A local paper has been full of articles bragging about how an author was taken to task for writing about a local family, back in the ’50’s.

It’s well-known that the lawsuit for defamation was not started until the book — and the subsequent movie — began to make money.  The publishers and a local paper settled out of court to get rid of a nuisance suite.

This has led to a local mythology that the writer was defeated for making fun of a local family.  This myth might frighten local writers from using materials based on their own scene.

First of all, the Supreme Court has since backed the First Amendment by deciding that editorial cartoons, fictions, etc., come under “parody.”  This is part of the right of free speech. 

Unlike the time of the original case, and in direct reaction to this kind of lawsuit (and the actions of the House Unamerican Activities Committee), writer’s legal support groups now exist, including the Screen Actor’s Guild, the National Writer’s Union (AFL/CIO) and the Comic Book Legal Defense Fund.   

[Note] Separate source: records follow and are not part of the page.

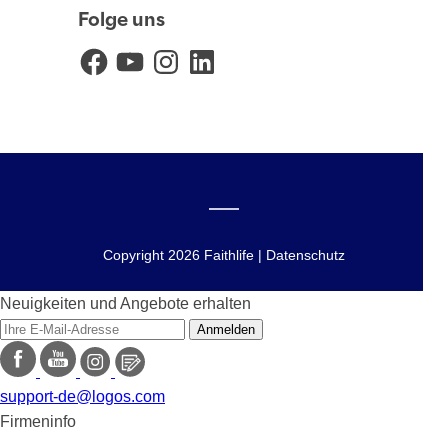
Folge uns
Facebook
YouTube
Instagram
LinkedIn
Copyright 2026 Faithlife | Datenschutz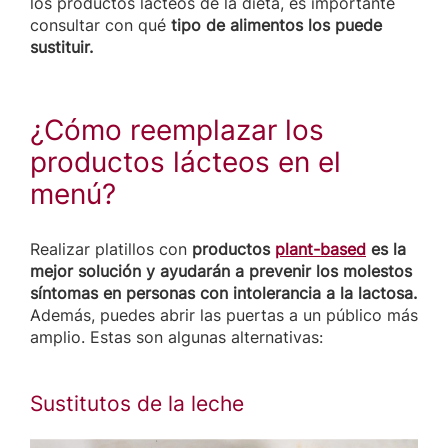
los productos lácteos de la dieta, es importante
consultar con qué
tipo de alimentos los puede
sustituir.
¿Cómo reemplazar los
productos lácteos en el
menú?
Realizar platillos con
productos
plant-based
es la
mejor solución y ayudarán a prevenir los molestos
síntomas en personas con intolerancia a la lactosa.
Además, puedes abrir las puertas a un público más
amplio. Estas son algunas alternativas:
Sustitutos de la leche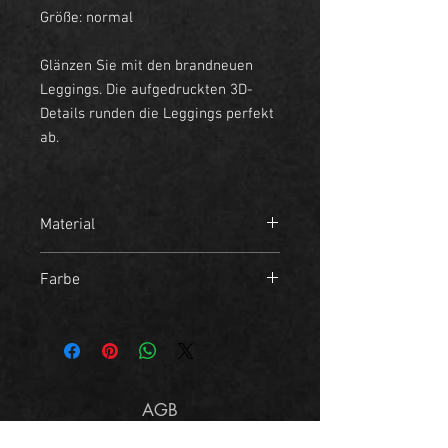
Größe: normal
Glänzen Sie mit den brandneuen
Leggings. Die aufgedruckten 3D-
Details runden die Leggings perfekt
ab.
Material
- 45% Polyester
Farbe
- 35% Baumwolle
- 20% Elasthan
Rot
AGB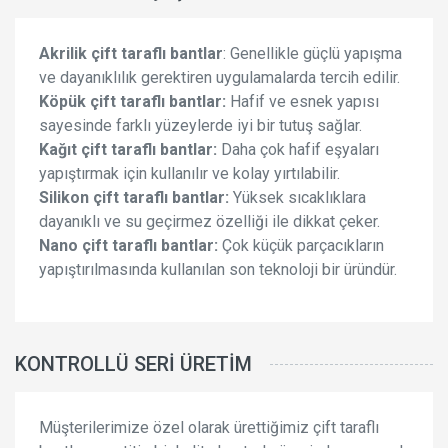
Akrilik çift taraflı bantlar
: Genellikle güçlü yapışma
ve dayanıklılık gerektiren uygulamalarda tercih edilir.
Köpük çift taraflı bantlar:
Hafif ve esnek yapısı
sayesinde farklı yüzeylerde iyi bir tutuş sağlar.
Kağıt çift taraflı bantlar:
Daha çok hafif eşyaları
yapıştırmak için kullanılır ve kolay yırtılabilir.
Silikon çift taraflı bantlar:
Yüksek sıcaklıklara
dayanıklı ve su geçirmez özelliği ile dikkat çeker.
Nano çift taraflı bantlar:
Çok küçük parçacıkların
yapıştırılmasında kullanılan son teknoloji bir üründür.
KONTROLLÜ SERI ÜRETIM
Müşterilerimize özel olarak ürettiğimiz çift taraflı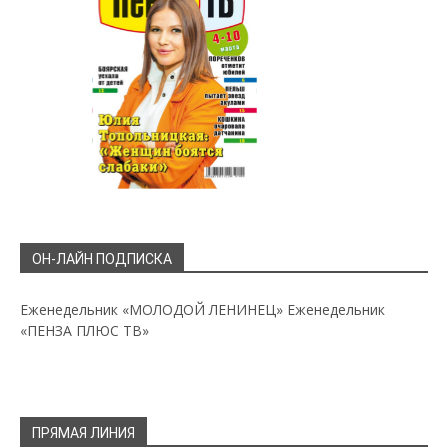
ОН-ЛАЙН ПОДПИСКА
Еженедельник «МОЛОДОЙ ЛЕНИНЕЦ»
Еженедельник
«ПЕНЗА ПЛЮС ТВ»
ПРЯМАЯ ЛИНИЯ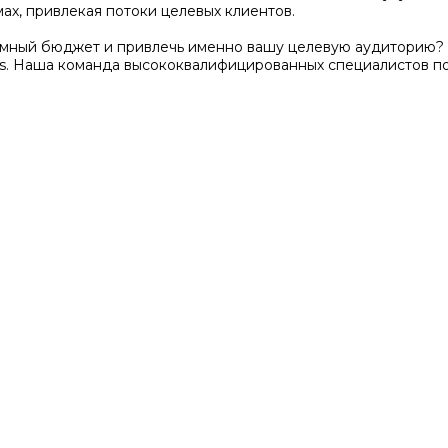
ах, привлекая потоки целевых клиентов.
амный бюджет и привлечь именно вашу целевую аудиторию? 
s. Наша команда высококвалифицированных специалистов п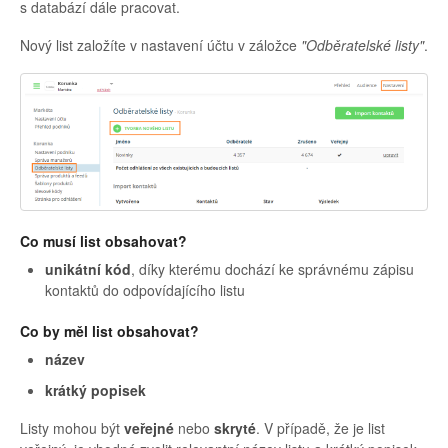
s databází dále pracovat.
Nový list založíte v nastavení účtu v záložce
"Odběratelské listy"
.
Co musí list obsahovat?
unikátní kód
, díky kterému dochází ke správnému zápisu
kontaktů do odpovídajícího listu
Co by měl list obsahovat?
název
krátký popisek
Listy mohou být
veřejné
nebo
skryté
. V případě, že je list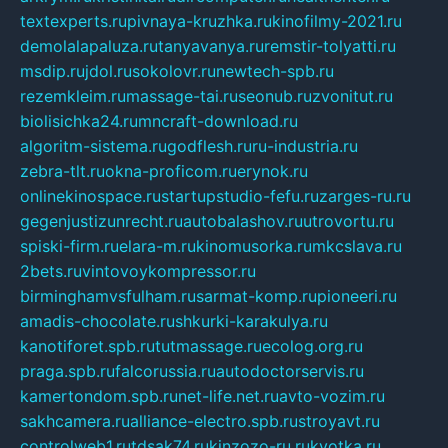
textexperts.ru
pivnaya-kruzhka.ru
kinofilmy-2021.ru
demolalapaluza.ru
tanyavanya.ru
remstir-tolyatti.ru
msdip.ru
jdol.ru
sokolovr.ru
newtech-spb.ru
rezemkleim.ru
massage-tai.ru
seonub.ru
zvonitut.ru
biolisichka24.ru
mncraft-download.ru
algoritm-sistema.ru
godflesh.ru
ru-industria.ru
zebra-tlt.ru
okna-proficom.ru
erynok.ru
onlinekinospace.ru
startupstudio-fefu.ru
zarges-ru.ru
gegenjustizunrecht.ru
autobalashov.ru
utrovortu.ru
spiski-firm.ru
elara-m.ru
kinomusorka.ru
mkcslava.ru
2bets.ru
vintovoykompressor.ru
birminghamvsfulham.ru
sarmat-komp.ru
pioneeri.ru
amadis-chocolate.ru
shkurki-karakulya.ru
kanotiforet.spb.ru
tutmassage.ru
ecolog.org.ru
praga.spb.ru
falcorussia.ru
autodoctorservis.ru
kamertondom.spb.ru
net-life.net.ru
avto-vozim.ru
sakhcamera.ru
alliance-electro.spb.ru
stroyavt.ru
controlweb1.ru
tdsak74.ru
kinzozo-ru.ru
kvotka.ru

The New York Times found out what it was like to take on one of these organizations when it attempted to force an animation-industry style All Rights Contract upon freelance journalists, demanding the copyright of all articles from all authors.  It lost to the National Writer’s Union in a case that went to the Supreme Court.

Fiction is not defamation.  For example, recently someone went to one of my clients and attempted to make trouble for me with an organization I work with by partly quoting something I had said at an open arts meeting.  First of all, I have the citizen right to make such a proclamation.  As for the activity, involving literature that is written for full citizens and not children, I again have the right to be involved in that activity.  No one has the right to get between me and a client in an attempt to infringe upon any part of my business or livlihood.  The person who did it put themselves — and the client, who responded — into the position of being liable in a court. 

I do not intend to follow up or begin such legal proceedings, even though I know very well how the local court system works.  I think the people involved have realized that, in the case of property, if they did something like this to anyone else, and if they owned sufficient property, the deep-pockets syndrome might kick in.  They have to understand that is always a danger.

Fiction, however, does not come under the defamation definition.  The original author combined people, reworked situations, and generally did what a fiction author is supposed to do — rewrite from experience to express humor or tragedy or an overview of the human condition. 

So the next time anyone starts bragging about winning court cases against authors for fiction, remind them that happened in the days of McCarthyism, and that it no longer applies.

That was then, this is now.  And there’s more than one way for an author to get rich.